Investors are limited to a maximum investment of either $2,000 or 5 percent of the investor's income or net worth, whichever is greater, or 10 percent of the investor's annual income or net worth if their annual income exceeds $100,000.
Crowdfunding will aid small businesses in raising capital, but may leave unsophisticated investors more vulnerable to fraud. Fraud remains a major concern, especially for online offerings, because funding platforms have been used for purposes of money laundering and staging fraudulent projects.
The U.S. Senate attempted to combat the fraud potential that may accompany crowdfunding by requiring issuers to use intermediaries registered with the SEC as brokers or funding portals. Intermediaries are required to provide information to investors to reduce the risk of fraud and ensure that investors and issuers satisfy all requirements set forth by the SEC.
Intermediaries must ensure that each investor reviews investor education materials and must affirm investors understand the risk of loss and the types of risks applicable to startup companies.
Intermediaries must also ensure that all offering proceeds are only provided to the issuer when the aggregate capital raised from all investors is equal to or greater than a target offering amount, and allow investors to cancel their commitments to invest.
Another significant change under the JOBS Act involves the ban on general solicitation and advertising in connection with certain private offerings.
Recent regulations adopted by the SEC make these changes effective Sept. 23. Under this new law, general solicitation and advertising, including Internet offerings, will be permitted provided that all investors are accredited or qualified institutional buyers under Regulation D standards.
Regulation D has long been the most relied upon method for non-public companies to sell securities to investors. However, sellers typically relied upon "friends and family" for leads to possible investors. Now by having access to the Internet and other forms of advertising, the theory is that access to capital will become easier.
The new rule requires issuers to take reasonable steps to ensure the purchasers are accredited investors under Regulation D, either because they qualify within one of the enumerated categories, or the issuer reasonably believes they qualify at the time of sale.

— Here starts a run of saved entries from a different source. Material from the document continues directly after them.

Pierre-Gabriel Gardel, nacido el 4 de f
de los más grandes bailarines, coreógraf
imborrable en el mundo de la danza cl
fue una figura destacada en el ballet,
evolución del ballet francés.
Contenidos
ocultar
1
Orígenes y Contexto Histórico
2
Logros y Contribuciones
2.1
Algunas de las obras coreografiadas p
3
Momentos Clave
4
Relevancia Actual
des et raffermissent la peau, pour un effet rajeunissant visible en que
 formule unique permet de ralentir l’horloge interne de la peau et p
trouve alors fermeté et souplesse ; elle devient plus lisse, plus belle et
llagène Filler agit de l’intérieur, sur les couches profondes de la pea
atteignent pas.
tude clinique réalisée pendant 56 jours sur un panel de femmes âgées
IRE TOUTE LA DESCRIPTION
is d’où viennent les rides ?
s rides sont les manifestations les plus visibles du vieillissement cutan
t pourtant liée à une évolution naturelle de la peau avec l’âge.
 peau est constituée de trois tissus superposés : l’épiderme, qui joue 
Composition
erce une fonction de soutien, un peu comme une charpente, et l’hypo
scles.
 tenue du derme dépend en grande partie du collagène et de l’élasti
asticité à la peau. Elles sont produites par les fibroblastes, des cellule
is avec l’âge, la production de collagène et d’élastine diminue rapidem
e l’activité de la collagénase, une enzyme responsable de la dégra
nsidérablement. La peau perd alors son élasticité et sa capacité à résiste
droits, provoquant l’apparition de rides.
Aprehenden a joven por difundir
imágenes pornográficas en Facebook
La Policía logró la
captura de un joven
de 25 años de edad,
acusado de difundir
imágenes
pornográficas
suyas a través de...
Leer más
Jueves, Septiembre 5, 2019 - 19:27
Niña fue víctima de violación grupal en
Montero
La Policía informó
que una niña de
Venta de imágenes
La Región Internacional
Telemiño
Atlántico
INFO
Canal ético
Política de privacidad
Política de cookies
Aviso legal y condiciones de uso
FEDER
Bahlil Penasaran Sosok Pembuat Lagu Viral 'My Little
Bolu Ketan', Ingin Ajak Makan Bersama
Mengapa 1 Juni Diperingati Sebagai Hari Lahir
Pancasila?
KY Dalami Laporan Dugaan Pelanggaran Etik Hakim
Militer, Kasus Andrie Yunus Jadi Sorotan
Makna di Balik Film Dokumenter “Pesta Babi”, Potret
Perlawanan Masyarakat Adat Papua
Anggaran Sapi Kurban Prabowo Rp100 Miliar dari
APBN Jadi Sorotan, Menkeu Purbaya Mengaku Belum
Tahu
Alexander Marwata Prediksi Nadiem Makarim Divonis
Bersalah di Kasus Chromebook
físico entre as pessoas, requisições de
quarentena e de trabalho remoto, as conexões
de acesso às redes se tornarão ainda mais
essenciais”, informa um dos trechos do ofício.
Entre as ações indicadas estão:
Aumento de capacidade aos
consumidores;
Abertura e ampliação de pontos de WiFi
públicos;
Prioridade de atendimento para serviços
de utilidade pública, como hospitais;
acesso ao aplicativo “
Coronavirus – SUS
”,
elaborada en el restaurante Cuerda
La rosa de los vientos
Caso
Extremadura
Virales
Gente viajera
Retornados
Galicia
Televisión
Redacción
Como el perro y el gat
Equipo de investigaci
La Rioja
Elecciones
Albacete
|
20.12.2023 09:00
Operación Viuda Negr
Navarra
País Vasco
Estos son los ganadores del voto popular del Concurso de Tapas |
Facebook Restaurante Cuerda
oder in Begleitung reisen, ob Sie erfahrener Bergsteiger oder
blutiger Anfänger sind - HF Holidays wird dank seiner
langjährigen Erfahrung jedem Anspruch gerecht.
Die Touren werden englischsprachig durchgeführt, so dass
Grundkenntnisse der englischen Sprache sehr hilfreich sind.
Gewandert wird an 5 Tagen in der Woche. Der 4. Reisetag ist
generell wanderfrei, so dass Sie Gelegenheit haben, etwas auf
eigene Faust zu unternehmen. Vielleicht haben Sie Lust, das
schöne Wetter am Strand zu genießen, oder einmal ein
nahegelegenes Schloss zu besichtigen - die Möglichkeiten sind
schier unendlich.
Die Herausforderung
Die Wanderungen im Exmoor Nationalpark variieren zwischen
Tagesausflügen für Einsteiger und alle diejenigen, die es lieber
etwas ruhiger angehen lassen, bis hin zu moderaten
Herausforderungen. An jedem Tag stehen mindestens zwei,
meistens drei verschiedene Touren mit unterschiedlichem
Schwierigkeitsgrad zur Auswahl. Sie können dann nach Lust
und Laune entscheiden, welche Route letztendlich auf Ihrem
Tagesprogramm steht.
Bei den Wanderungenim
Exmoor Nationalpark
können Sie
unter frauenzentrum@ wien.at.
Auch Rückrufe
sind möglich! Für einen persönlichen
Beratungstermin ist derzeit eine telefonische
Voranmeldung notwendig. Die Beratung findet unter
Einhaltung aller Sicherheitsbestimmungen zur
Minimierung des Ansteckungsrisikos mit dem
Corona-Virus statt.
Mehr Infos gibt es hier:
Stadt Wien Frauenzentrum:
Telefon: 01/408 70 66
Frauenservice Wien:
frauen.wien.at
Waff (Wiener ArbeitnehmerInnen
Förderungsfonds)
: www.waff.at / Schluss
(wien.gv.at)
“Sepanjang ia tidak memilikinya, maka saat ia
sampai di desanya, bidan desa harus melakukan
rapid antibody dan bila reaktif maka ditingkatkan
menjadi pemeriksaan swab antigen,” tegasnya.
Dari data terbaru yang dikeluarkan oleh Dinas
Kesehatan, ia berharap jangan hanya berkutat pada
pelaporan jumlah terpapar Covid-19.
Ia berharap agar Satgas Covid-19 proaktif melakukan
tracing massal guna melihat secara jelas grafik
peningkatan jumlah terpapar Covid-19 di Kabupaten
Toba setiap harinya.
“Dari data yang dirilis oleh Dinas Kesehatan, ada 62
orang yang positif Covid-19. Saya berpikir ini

The JOBS Act also amends the rarely used Regulation A which allows companies to raise significant capital without filing a full public offering registration. Once Regulation A is implemented, it will increase the amount of capital that can be raised to $50 million in securities within a 12-month period, without registration. Securities offered or sold will be "covered securities" and will not be subject to state securities laws as long as the securities are sold on a national securities exchange or only to qualified purchasers. Companies will be required to file electronically with the SEC and distribute to prospective investors an offering statement and any related documents, including a description of the issuers business and financial condition and intended uses for proceeds.
Emerging growth companies
Finally, the JOBS Act delivers a new category of publicly held company named Emerging Growth Companies (EGC).
The EGC classification provides companies with certain exemptions pertaining to initial registration requirements and subsequent reporting requirements with the SEC, where the issuers' gross revenues are less than $1 billion during the recently completed fiscal year.
EGCs have new accounting standards, and only have to submit two years of financial statements and selected financial data. EGCs will be provided with confidential review of draft registration statements, delaying exposure of sensitive competitive information.
Critics of the JOBS Act claim it invites fraud and reduces protection for investors for small and large companies; however, President Obama describes the JOBS Act as a "game changer." Since the JOBS Act is not yet fully implemented, how much the game will change remains unknown.
The Jumpstart Our Business Startups Act ("JOBS Act") was signed into law by President Barack Obama on April 5.